Data Analysis for Graduate Research – Workflows for Reproducibility

Data collection is only the start

Once the data are available from a study there are still a number of steps that must be undertaken to get them into shape for analysis.

One of the most misunderstood parts of the analysis process is the data preparation stage. To say that 70% of any analysis is spent on the data management stage is not an understatement.

Example workflow

Generating a reproducible workflows

Reproducibility is the ability for any researcher to take the same data set and run the same set of software program instructions as another researcher and achieve the same results.

Not the same as replicability where you re-run an experiment and achieve the same outcomes.
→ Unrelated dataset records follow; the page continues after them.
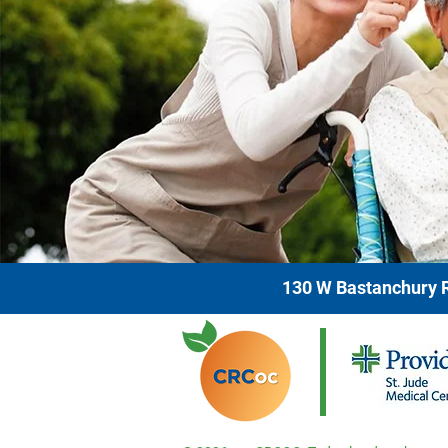
130 W Bastanchury R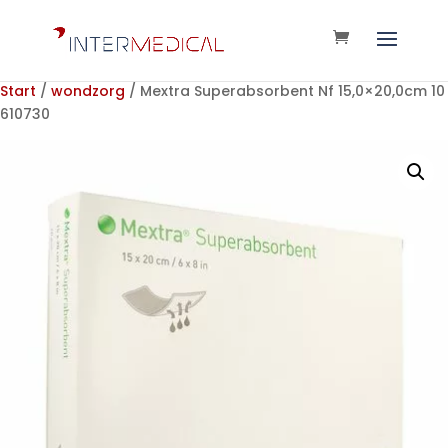
Start
/
wondzorg
/ Mextra Superabsorbent Nf 15,0×20,0cm 10
610730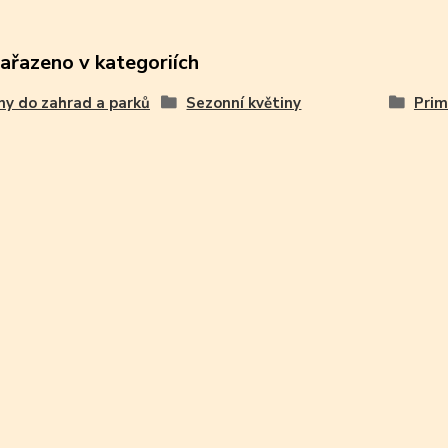
zařazeno v kategoriích
ny do zahrad a parků
Sezonní květiny
Prim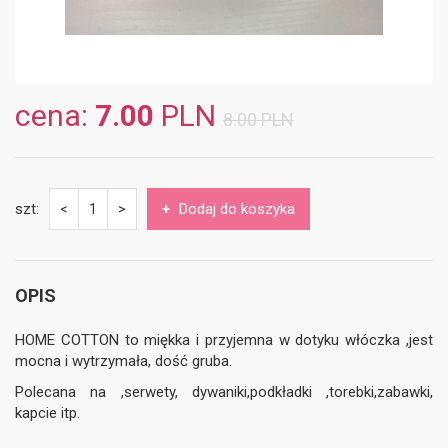
cena:
7.00
PLN
8.00 PLN
szt:
+
Dodaj do koszyka
<
1
>
OPIS
HOME COTTON to miękka i przyjemna w dotyku włóczka ,jest
mocna i wytrzymała, dość gruba.
Polecana na ,serwety, dywaniki,podkładki ,torebki,zabawki,
kapcie itp.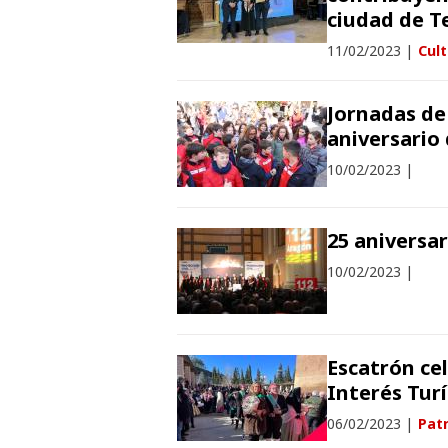
ciudad de T
11/02/2023
|
Cul
Jornadas de 
aniversario
10/02/2023
|
25 aniversa
10/02/2023
|
Escatrón ce
Interés Tur
06/02/2023
|
Patr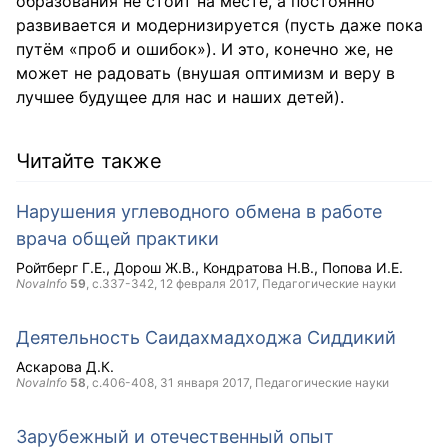
образования не стоит на месте, а постоянно
развивается и модернизируется (пусть даже пока
путём «проб и ошибок»). И это, конечно же, не
может не радовать (внушая оптимизм и веру в
лучшее будущее для нас и наших детей).
Читайте также
Нарушения углеводного обмена в работе
врача общей практики
Ройтберг Г.Е.
Дорош Ж.В.
Кондратова Н.В.
Попова И.Е.
NovaInfo
59
, с.337-342,
12 февраля 2017
, Педагогические науки
Деятельность Саидахмадходжа Сиддикий
Аскарова Д.К.
NovaInfo
58
, с.406-408,
31 января 2017
, Педагогические науки
Зарубежный и отечественный опыт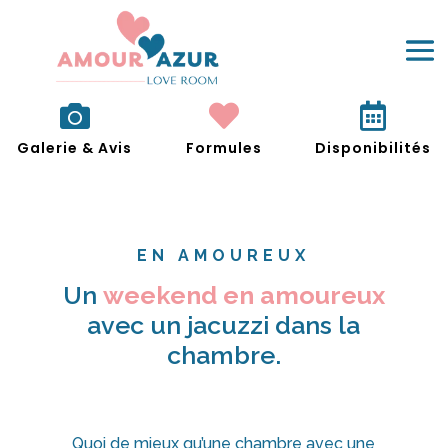



Galerie & Avis
Formules
Disponibilités
EN AMOUREUX
Un
weekend en amoureux
avec un jacuzzi dans la
chambre.
Quoi de mieux qu’une chambre avec une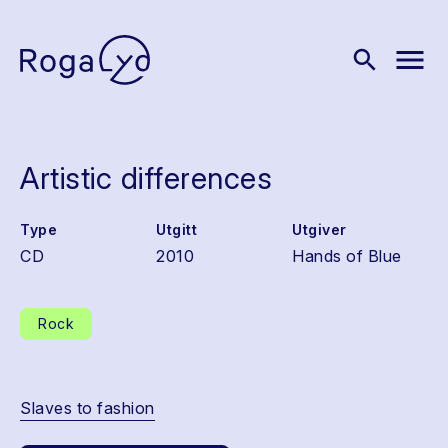
menu
search
Artistic differences
Type
Utgitt
Utgiver
CD
2010
Hands of Blue
Rock
Slaves to fashion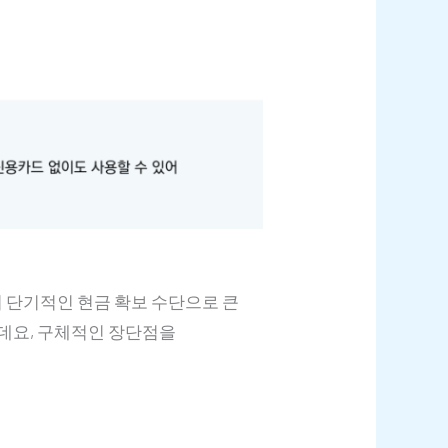
 단기적인 현금 확보 수단으로 큰
은데요, 구체적인 장단점을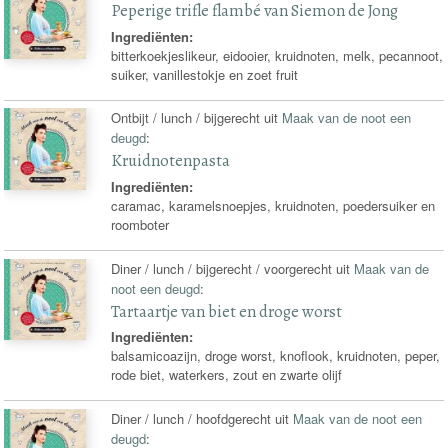
Peperige trifle flambé van Siemon de Jong
Ingrediënten:
bitterkoekjeslikeur, eidooier, kruidnoten, melk, pecannoot,
suiker, vanillestokje en zoet fruit
Ontbijt / lunch / bijgerecht uit
Maak van de noot een
deugd
:
Kruidnotenpasta
Ingrediënten:
caramac, karamelsnoepjes, kruidnoten, poedersuiker en
roomboter
Diner / lunch / bijgerecht / voorgerecht uit
Maak van de
noot een deugd
:
Tartaartje van biet en droge worst
Ingrediënten:
balsamicoazijn, droge worst, knoflook, kruidnoten, peper,
rode biet, waterkers, zout en zwarte olijf
Diner / lunch / hoofdgerecht uit
Maak van de noot een
deugd
: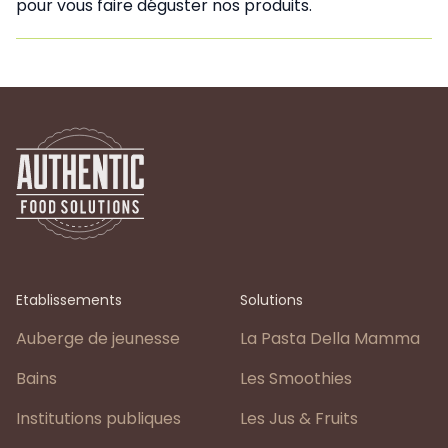
pour vous faire déguster nos produits.
Etablissements
Solutions
Auberge de jeunesse
La Pasta Della Mamma
Bains
Les Smoothies
Institutions publiques
Les Jus & Fruits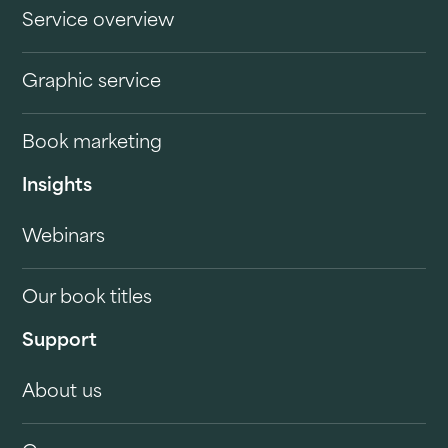
Service overview
Graphic service
Book marketing
Insights
Webinars
Our book titles
Support
About us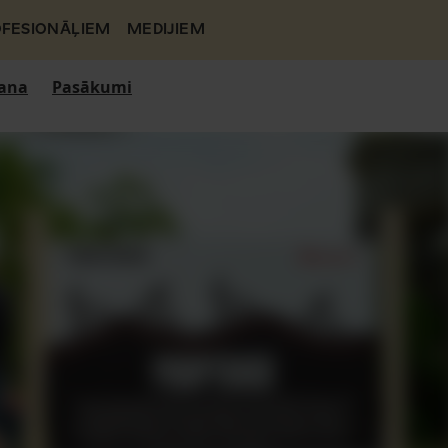
FESIONĀĻIEM
MEDIJIEM
ana
Pasākumi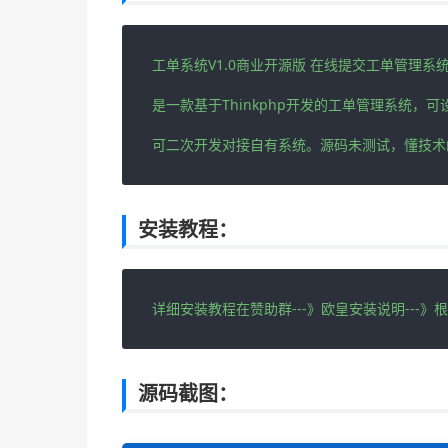
工单系统V1.0商业开源版 在线提交工单管理系统基
是一款基于Thinkphp开发的工单管理系统，
可二次开发对接自有系统。源码未测试，懂技术
安装教程：
详细安装教程在赞助群---》欧皇安装说明---
源码截图：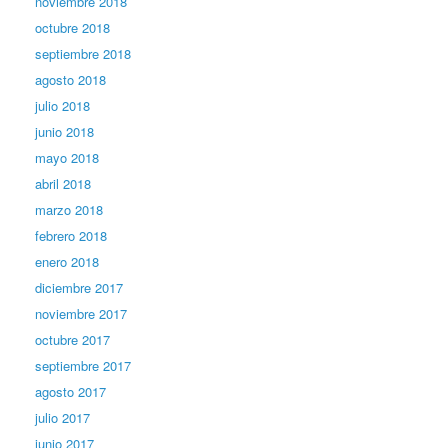
noviembre 2018
octubre 2018
septiembre 2018
agosto 2018
julio 2018
junio 2018
mayo 2018
abril 2018
marzo 2018
febrero 2018
enero 2018
diciembre 2017
noviembre 2017
octubre 2017
septiembre 2017
agosto 2017
julio 2017
junio 2017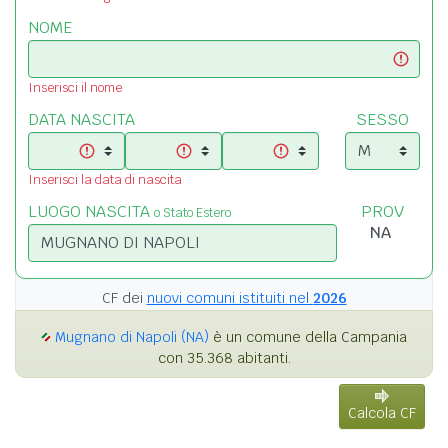
NOME
Inserisci il nome
DATA NASCITA
SESSO
Inserisci la data di nascita
LUOGO NASCITA
PROV
o Stato Estero
CF dei
nuovi comuni istituiti nel
2026
Mugnano di Napoli (NA)
è un comune della Campania
con 35.368 abitanti.
Calcola CF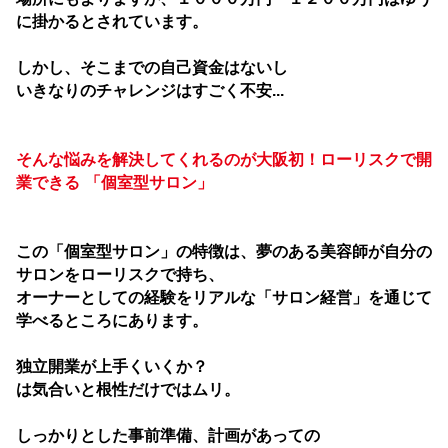
に掛かるとされています。
しかし、そこまでの自己資金はないし
いきなりのチャレンジはすごく不安...
そんな悩みを解決してくれるのが大阪初！ローリスクで開
業できる 「個室型サロン」
この「個室型サロン」の特徴は、夢のある美容師が
自分の
サロンをローリスクで持ち、
オーナーとしての経験を
リアルな「サロン経営」を通じて
学べるところにあります。
独立開業が上手くいくか？
は気合いと根性だけではムリ。
しっかりとした事前準備、計画があっての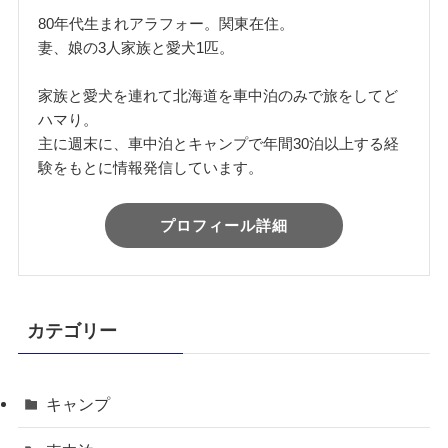
80年代生まれアラフォー。関東在住。
妻、娘の3人家族と愛犬1匹。
家族と愛犬を連れて北海道を車中泊のみで旅をしてど
ハマり。
主に週末に、車中泊とキャンプで年間30泊以上する経
験をもとに情報発信しています。
プロフィール詳細
カテゴリー
キャンプ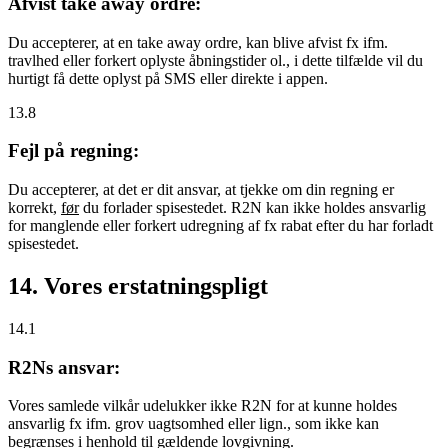
Afvist take away ordre:
Du accepterer, at en take away ordre, kan blive afvist fx ifm.
travlhed eller forkert oplyste åbningstider ol., i dette tilfælde vil du
hurtigt få dette oplyst på SMS eller direkte i appen.
13.8
Fejl på regning:
Du accepterer, at det er dit ansvar, at tjekke om din regning er
korrekt,
før
du forlader spisestedet. R2N kan ikke holdes ansvarlig
for manglende eller forkert udregning af fx rabat efter du har forladt
spisestedet.
14. Vores erstatningspligt
14.1
R2Ns ansvar:
Vores samlede vilkår udelukker ikke R2N for at kunne holdes
ansvarlig fx ifm. grov uagtsomhed eller lign., som ikke kan
begrænses i henhold til gældende lovgivning.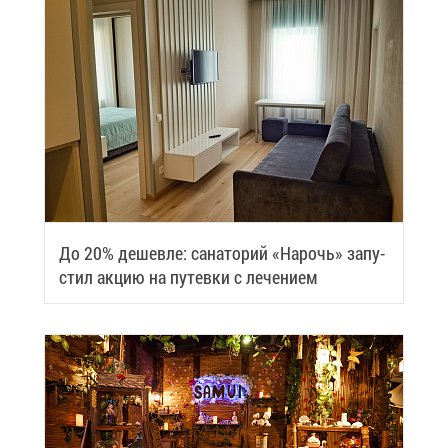
До 20% де­шев­ле: са­на­то­рий «На­рочь» за­пу­
стил ак­цию на пу­тев­ки с ле­че­ни­ем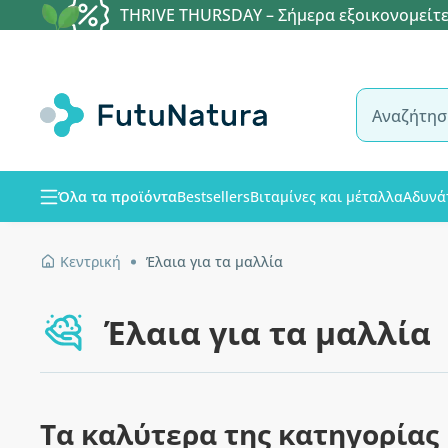
THRIVE THURSDAY – Σήμερα εξοικονομείτε
Όλα τα προϊόντα
Bestsellers
Βιταμίνες και μέταλλα
Αδυνά
Κεντρική
Έλαια για τα μαλλία
Έλαια για τα μαλλία
Τα καλύτερα της κατηγορίας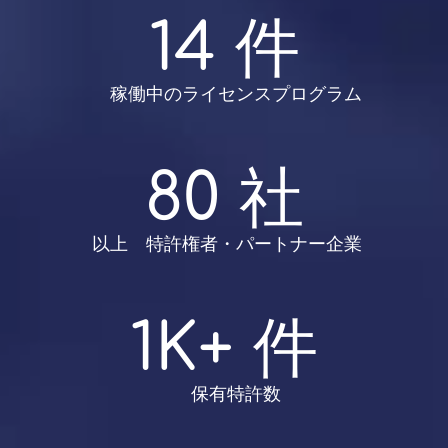
 14 件 
 　稼働中のライセンスプログラム
 80 社 
 以上　特許権者・パートナー企業
 1K+ 件 
 　保有特許数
The goal is to create an exact record of what was done to a data set to produce a specific result.

Three steps to achieve reproducibility

The un-processed data are connected directly to software code file(s) that perform data preparation techniques.
The processed data are connected directly to other software code file(s) that perform the analyses.
All data and code files are self-contained such that they could be given to another researcher to execute the code commands on a separate computer and achieve the same results as the original author.

Figure Credits: Roger Peng

Literate programming

Explain the logic of the program or analysis process in a natural language,
Small code snippets included at each step act as a full set of instructions that can be executed to reproduce the result/analysis being discussed.
Literate programming tools such as Markdown and are integrated into all common statistical packages except SPSS.

Example Quarto Document

Reproducible Research + Literate Programming

Practicing reproducible research techniques using literate programming tools allows such major updates to be a simple matter of re-compiling all coded instructions using the updated data set.
The effort then is reduced to a careful review and update of any written results.
Using literate programming tools create formatted documents in a streamlined manner that is fully synchronized with the code itself.
The author writes the text explanations, interpretations, and code in the statistical software program itself, and the program will execute all commands and combine the text, code and output all together into a final dynamic document.

Why all the fuss?

You are your own collaborator 6 months from now. Be nice to your future self
Explain your steps (the WHY more than the what)
- How did you get from point A to B?
- Why did you recode this variable in this manner?
Found an error in your analysis code? Need to add an analysis to your presentation?
Reproduce your steps in a few clicks using a script file (.R, .Rmd, .sas, .sps, .do, .ipynb)

Data Analysis Pipeline

A line diagram of figure 1.1 from the book R for Data science — In this model of the data science process, you start with data import and tidying. Next, you understand your data with an iterative cycle of transforming, visualizing, and modeling. You finish the process by communicating your results to other humans. Ref R for Data Science 2nd ed

Regardless of the programming language you choose to use, using scripts will make this process reproducible and more powerful with less pain points.

Quarto as an end-to-end solution

https://quarto.org/
Supports R, Python, Observable and Julia
“Next Generation” R Markdown files
Publish reproducible, production quality articles, presentations, dashboards, websites, blogs, and books in HTML, PDF, MS Word, ePub, and more.
Write using Pandoc markdown, including equations, citations, crossrefs, figure panels, callouts, advanced layout, and more.